Railway officials claimed the trip is carbon neutral. They said the German railroad, Deutsche Bahn, bought the equivalent of the electricity needed to run the train from renewable sources and added it to the Germany electrical grid.

Traveling by train along the nearly 500-mile (800-kilometer) route emits 33 kilograms of carbon dioxide per person, compared with 115 kilograms by air, the officials said.

Led by France, high-speed rail is being extended through much of Europe, with trains moving faster than 155 miles per hour (250 kph). Airlines say they plan to link up with railways to provide alternatives to short European flights.

But train travel is still not glitch-free. A power problem in moving from the Belgian to the German grid delayed the Climate Express by a half-hour at the German border town of Aachen, although railway officials said the transfer problem was unusual and the lost time would be made up.

The 14-hour journey passed rolling hills of eastern Belgium and German farmland and industrial centers.

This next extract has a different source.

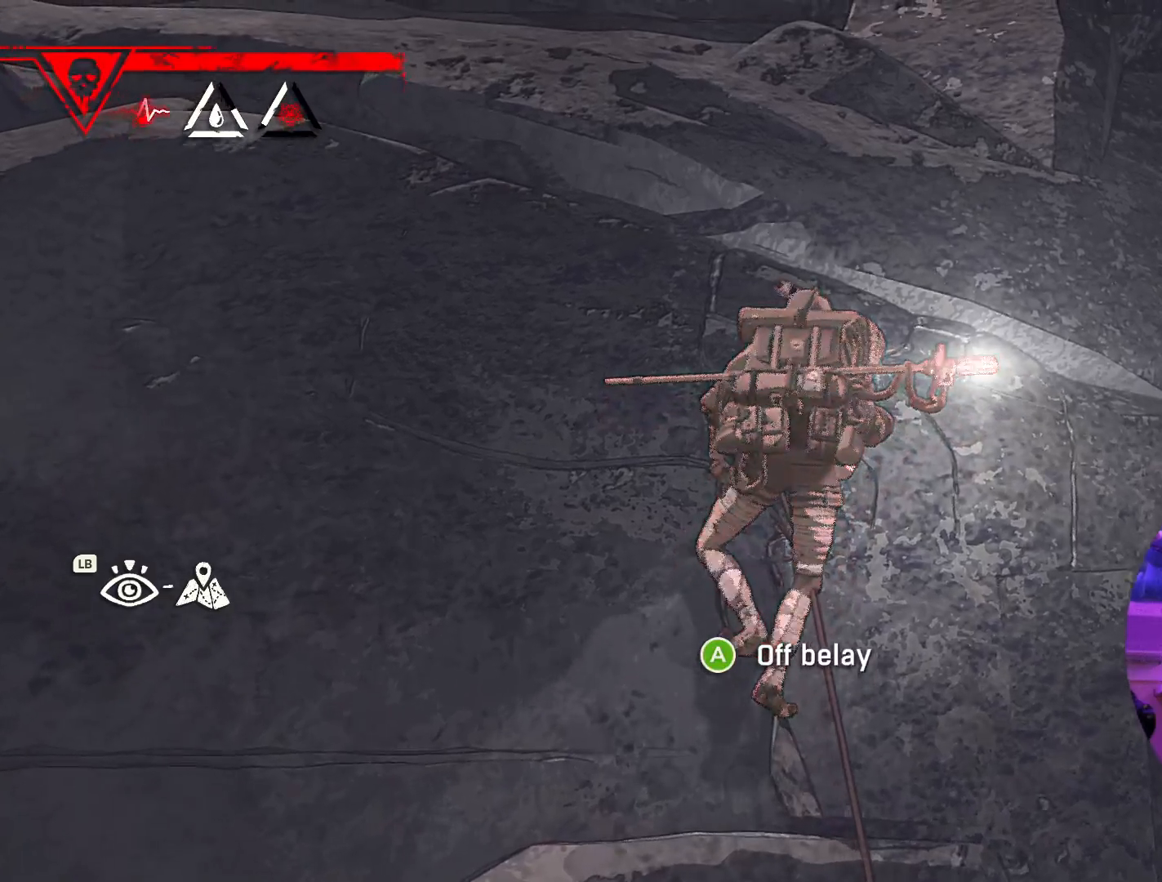
{"dt_ms": 500, "buttons": [], "left_stick": "right", "right_stick": "down-left", "events": [[50, "left_stick", "up"], [183, "left_stick", "center"], [250, "right_stick", "down-left"], [400, "left_stick", "right"]]}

That compared with three hours’ flight and about nine hours by car — in the unlikely case there are no traffic jams on Europe’s crowded highways.

Steiner called for more investment in public transport and green energy, saying that business investors were looking for signals emerging from the summit.

“Hundreds of billions of dollars are in waiting mode,” he said. “In this financial crisis right now, Copenhagen should be one of the biggest stimulus packages.”

The summit aims to draw up a political accord among 192 countries for controlling global greenhouse gas emissions causing the warming of the earth. Transportation is responsible for about 27 percent of worldwide emissions.